### Given task
Convert every line of the rows below into a Markdown table with the columns No. and Line, numbering each line and skipping blank ones. Leave the pictures out of the table.

--- START OF Records ---

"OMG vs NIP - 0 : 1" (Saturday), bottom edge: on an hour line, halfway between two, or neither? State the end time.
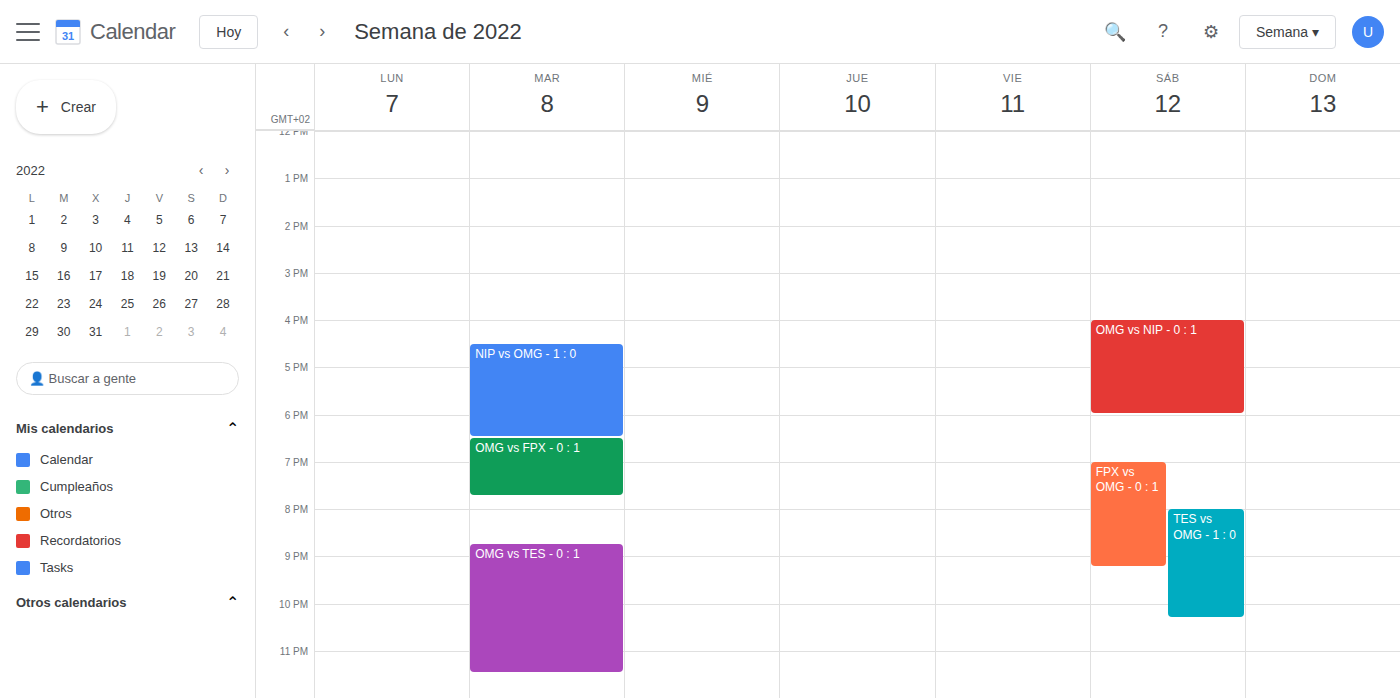
6:00 PM -- exactly on the 6 PM line.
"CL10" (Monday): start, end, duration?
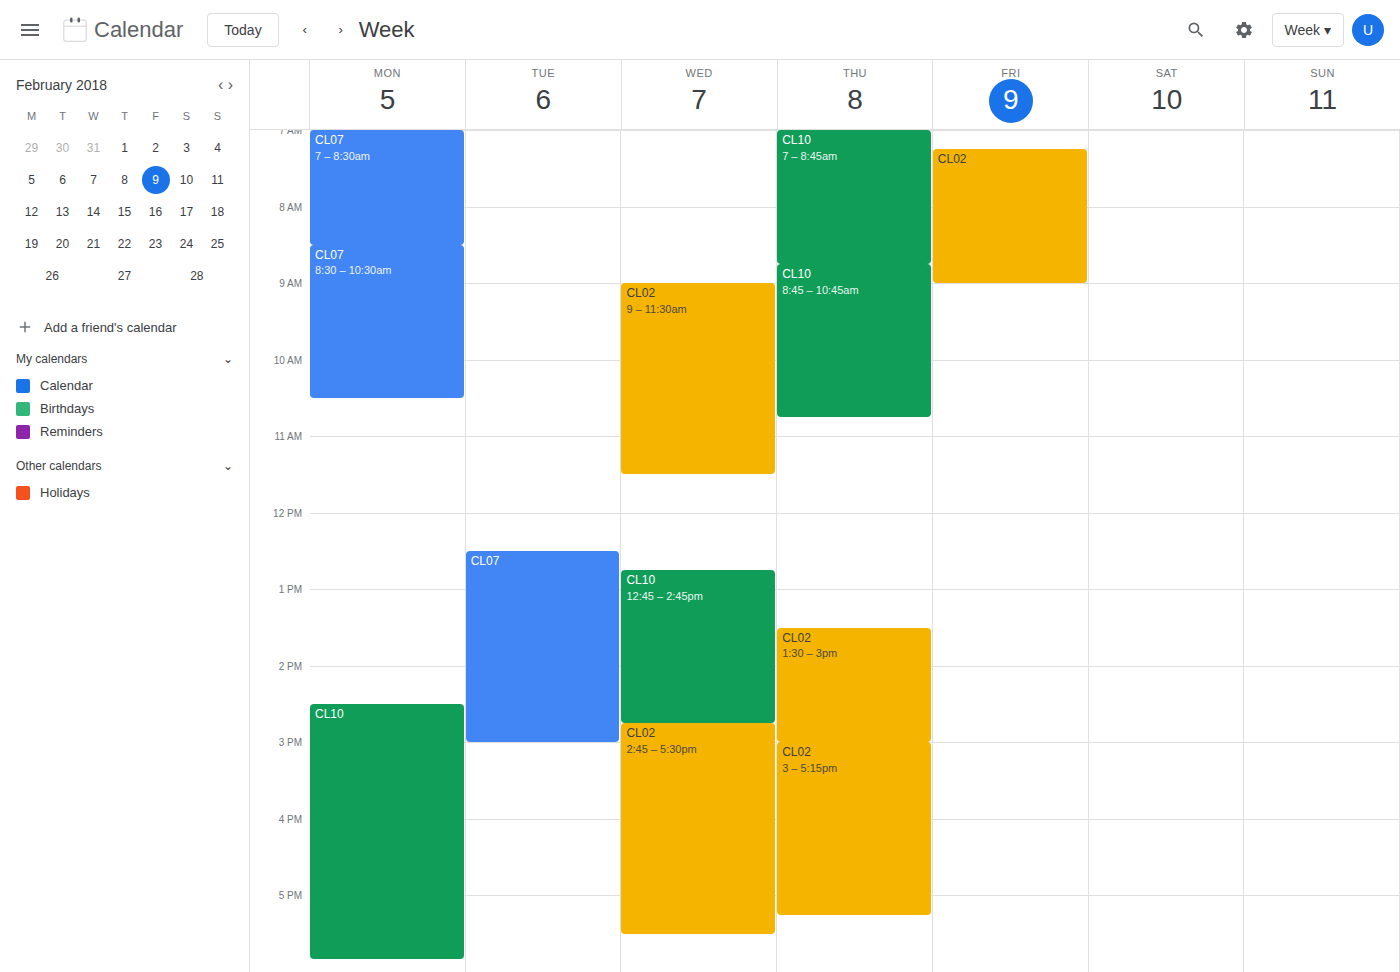
2:30 PM to 5:50 PM, 3 hours 20 minutes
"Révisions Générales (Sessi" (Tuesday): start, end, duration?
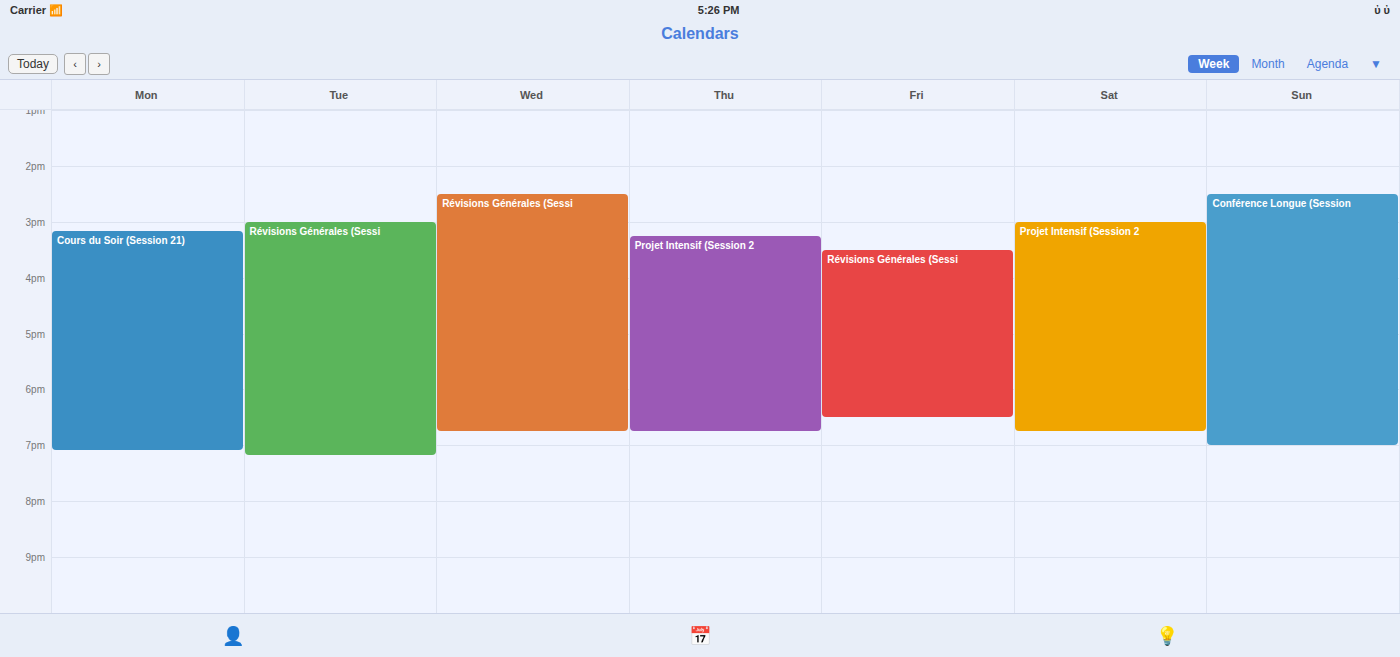
3:00 PM to 7:10 PM, 4 hours 10 minutes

--- END OF Records ---

### Problem solution
| No. | Line |
|---|---|
| 1 | "OMG vs NIP - 0 : 1" (Saturday), bottom edge: on an hour line, halfway between two, or neither? State the end time. |
| 2 | 6:00 PM -- exactly on the 6 PM line. |
| 3 | "CL10" (Monday): start, end, duration? |
| 4 | 2:30 PM to 5:50 PM, 3 hours 20 minutes |
| 5 | "Révisions Générales (Sessi" (Tuesday): start, end, duration? |
| 6 | 3:00 PM to 7:10 PM, 4 hours 10 minutes |